Incidentally, theodorawayte is wrong that the Bakelite telephone with its little drawer is missing: it’s right there, in footnote 67, page49, under Bakelite.
Rare,Unusual and very very funny
This books sums up the author so totally, with its cocktail of cynicism,nostalgia, hope, angst,resentment, dissatisfaction and almost sentimental yearnings for normality...security....homeliness.

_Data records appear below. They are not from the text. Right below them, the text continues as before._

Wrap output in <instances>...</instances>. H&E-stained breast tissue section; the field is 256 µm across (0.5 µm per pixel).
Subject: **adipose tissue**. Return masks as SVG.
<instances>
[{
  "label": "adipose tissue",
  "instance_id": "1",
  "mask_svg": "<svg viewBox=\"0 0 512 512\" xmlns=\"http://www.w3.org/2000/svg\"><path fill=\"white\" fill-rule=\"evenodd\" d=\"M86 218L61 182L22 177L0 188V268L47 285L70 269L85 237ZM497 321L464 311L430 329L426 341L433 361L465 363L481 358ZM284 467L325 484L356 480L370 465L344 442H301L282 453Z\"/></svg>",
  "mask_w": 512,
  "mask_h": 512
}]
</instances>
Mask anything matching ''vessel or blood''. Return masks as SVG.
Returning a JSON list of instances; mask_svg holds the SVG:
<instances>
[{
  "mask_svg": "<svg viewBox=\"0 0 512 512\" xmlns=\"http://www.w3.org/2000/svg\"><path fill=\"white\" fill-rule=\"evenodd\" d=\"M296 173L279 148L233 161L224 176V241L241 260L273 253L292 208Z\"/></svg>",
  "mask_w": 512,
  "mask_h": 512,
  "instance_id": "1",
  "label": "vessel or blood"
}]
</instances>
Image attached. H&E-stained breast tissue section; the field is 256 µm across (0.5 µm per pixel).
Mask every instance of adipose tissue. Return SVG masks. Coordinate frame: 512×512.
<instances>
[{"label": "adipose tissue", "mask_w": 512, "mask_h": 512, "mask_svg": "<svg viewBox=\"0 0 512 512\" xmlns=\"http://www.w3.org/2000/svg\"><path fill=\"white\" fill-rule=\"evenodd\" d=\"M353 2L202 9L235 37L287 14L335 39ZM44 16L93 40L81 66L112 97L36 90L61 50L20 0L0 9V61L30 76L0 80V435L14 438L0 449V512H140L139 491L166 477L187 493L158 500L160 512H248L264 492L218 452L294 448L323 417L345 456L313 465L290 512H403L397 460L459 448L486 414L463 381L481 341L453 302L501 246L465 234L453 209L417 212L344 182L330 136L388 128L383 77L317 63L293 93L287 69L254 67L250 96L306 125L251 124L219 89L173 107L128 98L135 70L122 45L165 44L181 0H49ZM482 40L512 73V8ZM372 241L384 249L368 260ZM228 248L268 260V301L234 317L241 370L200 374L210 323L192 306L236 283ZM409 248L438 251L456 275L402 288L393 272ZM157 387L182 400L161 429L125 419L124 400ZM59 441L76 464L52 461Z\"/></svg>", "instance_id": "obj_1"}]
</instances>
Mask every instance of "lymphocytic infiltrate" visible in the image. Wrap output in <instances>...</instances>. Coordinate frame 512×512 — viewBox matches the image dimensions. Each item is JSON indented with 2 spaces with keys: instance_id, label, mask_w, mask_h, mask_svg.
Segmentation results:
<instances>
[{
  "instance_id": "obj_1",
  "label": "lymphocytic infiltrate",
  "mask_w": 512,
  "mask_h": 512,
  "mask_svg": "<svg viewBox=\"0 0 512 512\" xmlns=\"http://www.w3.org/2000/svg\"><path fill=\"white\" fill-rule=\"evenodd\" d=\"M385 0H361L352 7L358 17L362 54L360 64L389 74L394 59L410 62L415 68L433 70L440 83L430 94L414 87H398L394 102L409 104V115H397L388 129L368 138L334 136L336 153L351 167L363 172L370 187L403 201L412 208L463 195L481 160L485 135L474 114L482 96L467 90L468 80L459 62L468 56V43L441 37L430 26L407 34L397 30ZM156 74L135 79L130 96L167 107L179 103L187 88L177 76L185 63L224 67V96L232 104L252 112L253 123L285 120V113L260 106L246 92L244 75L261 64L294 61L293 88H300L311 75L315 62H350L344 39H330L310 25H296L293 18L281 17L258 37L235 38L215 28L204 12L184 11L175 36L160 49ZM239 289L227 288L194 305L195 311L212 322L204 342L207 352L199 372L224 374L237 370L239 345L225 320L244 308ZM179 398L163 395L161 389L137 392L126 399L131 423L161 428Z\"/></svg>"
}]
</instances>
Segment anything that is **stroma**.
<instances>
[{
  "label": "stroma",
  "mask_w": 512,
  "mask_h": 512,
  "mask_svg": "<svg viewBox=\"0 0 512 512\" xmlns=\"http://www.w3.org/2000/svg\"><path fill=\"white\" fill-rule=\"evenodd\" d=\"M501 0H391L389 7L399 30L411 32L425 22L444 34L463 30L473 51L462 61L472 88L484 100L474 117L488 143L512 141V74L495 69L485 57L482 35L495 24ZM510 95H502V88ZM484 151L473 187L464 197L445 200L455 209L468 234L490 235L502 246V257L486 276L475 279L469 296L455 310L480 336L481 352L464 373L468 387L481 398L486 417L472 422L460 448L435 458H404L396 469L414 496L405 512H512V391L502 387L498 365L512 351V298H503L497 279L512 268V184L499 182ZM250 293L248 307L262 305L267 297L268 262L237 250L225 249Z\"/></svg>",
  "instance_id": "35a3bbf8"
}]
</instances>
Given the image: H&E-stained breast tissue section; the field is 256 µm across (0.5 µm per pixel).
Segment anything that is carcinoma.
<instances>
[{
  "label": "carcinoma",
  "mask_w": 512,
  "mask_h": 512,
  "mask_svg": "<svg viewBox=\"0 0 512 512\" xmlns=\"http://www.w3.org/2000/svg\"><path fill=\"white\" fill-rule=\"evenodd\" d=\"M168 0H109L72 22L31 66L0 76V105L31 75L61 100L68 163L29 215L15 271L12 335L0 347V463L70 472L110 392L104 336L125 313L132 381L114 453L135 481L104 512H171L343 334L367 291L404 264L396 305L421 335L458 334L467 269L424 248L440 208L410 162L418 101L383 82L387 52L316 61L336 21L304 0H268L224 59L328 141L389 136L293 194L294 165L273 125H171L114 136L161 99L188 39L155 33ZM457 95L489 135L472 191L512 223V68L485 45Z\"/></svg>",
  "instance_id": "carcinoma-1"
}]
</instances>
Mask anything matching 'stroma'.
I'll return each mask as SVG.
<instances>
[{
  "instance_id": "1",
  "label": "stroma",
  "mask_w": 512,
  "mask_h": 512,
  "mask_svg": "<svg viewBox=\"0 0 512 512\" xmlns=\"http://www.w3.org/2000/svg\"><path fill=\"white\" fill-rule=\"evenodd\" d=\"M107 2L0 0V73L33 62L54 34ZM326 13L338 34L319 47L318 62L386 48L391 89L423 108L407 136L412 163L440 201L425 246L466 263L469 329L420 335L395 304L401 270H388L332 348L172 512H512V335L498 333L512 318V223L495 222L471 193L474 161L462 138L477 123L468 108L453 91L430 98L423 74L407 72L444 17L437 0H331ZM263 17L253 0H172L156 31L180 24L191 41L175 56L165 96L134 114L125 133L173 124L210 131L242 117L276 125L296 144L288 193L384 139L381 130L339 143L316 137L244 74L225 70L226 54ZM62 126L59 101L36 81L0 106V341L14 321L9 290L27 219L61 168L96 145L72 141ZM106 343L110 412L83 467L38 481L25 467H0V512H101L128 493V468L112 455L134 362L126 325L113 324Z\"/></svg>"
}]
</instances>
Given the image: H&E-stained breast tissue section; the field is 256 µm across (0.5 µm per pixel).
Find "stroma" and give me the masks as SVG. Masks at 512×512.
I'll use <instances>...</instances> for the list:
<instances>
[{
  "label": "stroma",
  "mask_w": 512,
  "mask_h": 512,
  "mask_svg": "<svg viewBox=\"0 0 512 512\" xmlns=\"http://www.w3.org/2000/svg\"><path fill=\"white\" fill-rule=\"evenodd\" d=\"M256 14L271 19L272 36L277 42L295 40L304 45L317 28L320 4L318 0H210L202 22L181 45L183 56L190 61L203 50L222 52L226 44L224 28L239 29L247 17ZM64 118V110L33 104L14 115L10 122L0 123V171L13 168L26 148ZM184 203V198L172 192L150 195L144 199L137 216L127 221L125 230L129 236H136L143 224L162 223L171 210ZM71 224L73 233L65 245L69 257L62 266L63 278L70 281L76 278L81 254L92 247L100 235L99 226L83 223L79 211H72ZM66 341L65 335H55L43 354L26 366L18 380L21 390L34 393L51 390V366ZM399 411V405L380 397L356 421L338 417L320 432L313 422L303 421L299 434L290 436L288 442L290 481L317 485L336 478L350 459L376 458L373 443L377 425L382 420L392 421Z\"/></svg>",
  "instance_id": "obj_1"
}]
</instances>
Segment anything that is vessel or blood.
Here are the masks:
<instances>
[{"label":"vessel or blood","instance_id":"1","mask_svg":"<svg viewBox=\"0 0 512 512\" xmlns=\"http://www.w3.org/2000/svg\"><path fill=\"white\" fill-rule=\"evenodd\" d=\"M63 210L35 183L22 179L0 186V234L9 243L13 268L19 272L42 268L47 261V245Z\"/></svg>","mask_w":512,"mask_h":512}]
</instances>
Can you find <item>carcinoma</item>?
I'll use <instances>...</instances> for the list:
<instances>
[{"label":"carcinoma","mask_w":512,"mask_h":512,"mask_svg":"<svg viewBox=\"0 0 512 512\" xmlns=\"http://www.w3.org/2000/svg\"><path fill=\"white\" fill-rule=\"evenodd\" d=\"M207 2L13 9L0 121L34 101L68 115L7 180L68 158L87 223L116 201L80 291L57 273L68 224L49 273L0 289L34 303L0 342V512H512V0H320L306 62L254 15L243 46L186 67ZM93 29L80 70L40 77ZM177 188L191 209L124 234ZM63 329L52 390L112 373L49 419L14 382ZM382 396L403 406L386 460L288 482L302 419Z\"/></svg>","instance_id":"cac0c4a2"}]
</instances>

This book seems to be intensely personal yet accessible to everyone...we can all remember and indentify with things that he discusses...we get reminded of things from our youth that we had forgotten about and learn about new things that are a focal part of someone else's childhood.But the main thing about Lost Worlds..is that it is unbelievably funny, it had me actually having to lie down cause i got a stitch from laughing...some of the stories will be imprinted on yr brain forever...Its a wonderful, unusual and brilliant book and i thoroughly recommend it.